Estate and mortgage

Bond Yields Push Mortgage Rates Down Slightly This Week

The 15-year FRM this week averaged 4.54 percent with an average 0.6 point, down from last week when it averaged 4.58 percent. A year ago at this time, the 15-year FRM averaged 5.90 percent. Five-year Treasury-indexed hybrid adjustable-rate mortgages (ARMs) averaged 4.59 percent this week, with an average 0.6 point, down from last week when it averaged 4.67 percent. A year ago, the 5-year ARM averaged 5.97 percent. One-year Treasury-indexed ARMs averaged 4.62 percent this week with an average 0.6 point, down from last week when it averaged 4.69 percent.
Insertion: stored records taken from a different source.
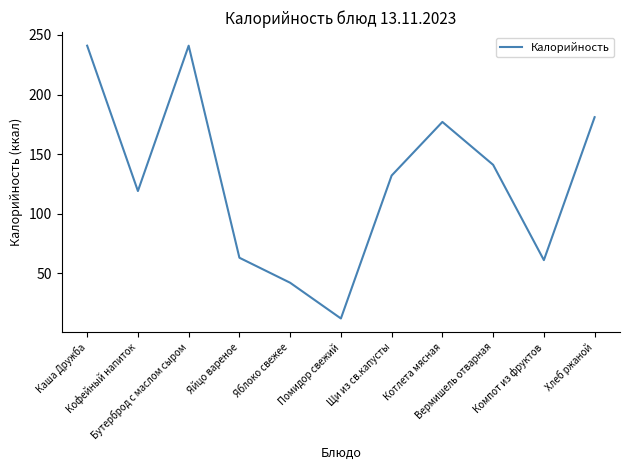

Which label corresponds to the smallest value in the chart?

Помидор свежий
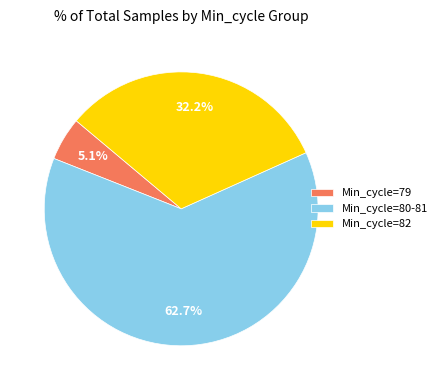

What is the largest slice in the pie chart?

Min_cycle=80-81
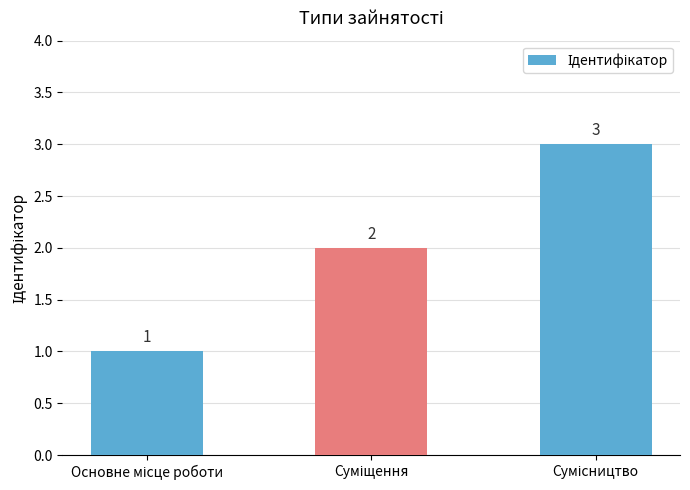

Are the bars horizontal?

No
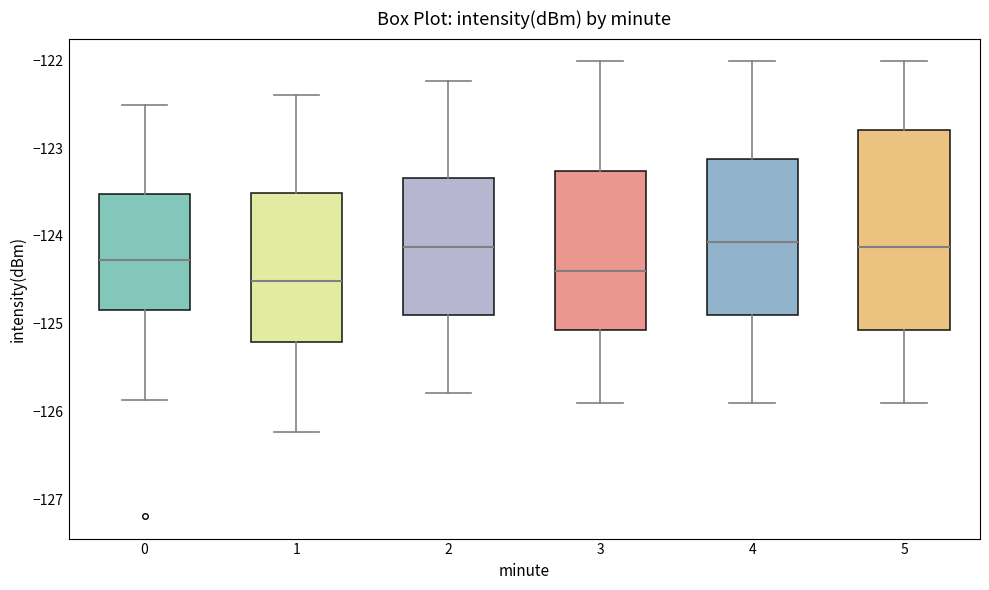

Reading left to right, transcribe this box plot: for each box, give where its median line is, the range the box spans, and where its two whiskers end, as read against the y-axis. The values are not printed on the chart, so give them approximately, as read against the axis.

0: median -124.3, box -124.8 to -123.5, whiskers -125.9 to -122.5
1: median -124.5, box -125.2 to -123.5, whiskers -126.2 to -122.4
2: median -124.1, box -124.9 to -123.3, whiskers -125.8 to -122.2
3: median -124.4, box -125.1 to -123.3, whiskers -125.9 to -122.0
4: median -124.1, box -124.9 to -123.1, whiskers -125.9 to -122.0
5: median -124.1, box -125.1 to -122.8, whiskers -125.9 to -122.0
At this time last year, the 1-year ARM averaged 5.15 percent. "Bond yields pushed mortgage rates slightly lower this week," said Frank Nothaft, Freddie Mac vice president and chief economist. "Low mortgage rates are helping to keep housing very affordable. Seven of the top eight most affordable months occurred during this year, according to the National Association of Realtors" (NAR) Housing Affordability Index, which dates back to 1971. As a result, pending sales of existing homes rose for the sixth straight month in July, a trend not seen since the NAR began reporting data in 2001. Moreover, July"s sales were the strongest since June 2007." "Overall, inflation remains in check while certain sectors of the economy are experiencing some improvement. The core price index on consumer expenditures, a key indicator tracked by the Federal Reserve, rose 1.4 percent in July from the same time a year earlier and represented the smallest 12-month increase since October 2003. Meanwhile, the manufacturing industry expanded for the first time in 19 months, according to the Institute of Supply Management."